Task directions: Below are some records; find each line that carries the word "Wema" and copy it.

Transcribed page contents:
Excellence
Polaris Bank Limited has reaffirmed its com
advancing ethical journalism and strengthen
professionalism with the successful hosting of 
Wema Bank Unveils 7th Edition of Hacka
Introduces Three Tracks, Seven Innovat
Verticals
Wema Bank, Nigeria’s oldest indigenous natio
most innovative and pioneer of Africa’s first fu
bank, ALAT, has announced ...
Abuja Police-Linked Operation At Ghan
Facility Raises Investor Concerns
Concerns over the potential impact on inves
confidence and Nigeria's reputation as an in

The answer:
Wema Bank Unveils 7th Edition of Hacka
Wema Bank, Nigeria’s oldest indigenous natio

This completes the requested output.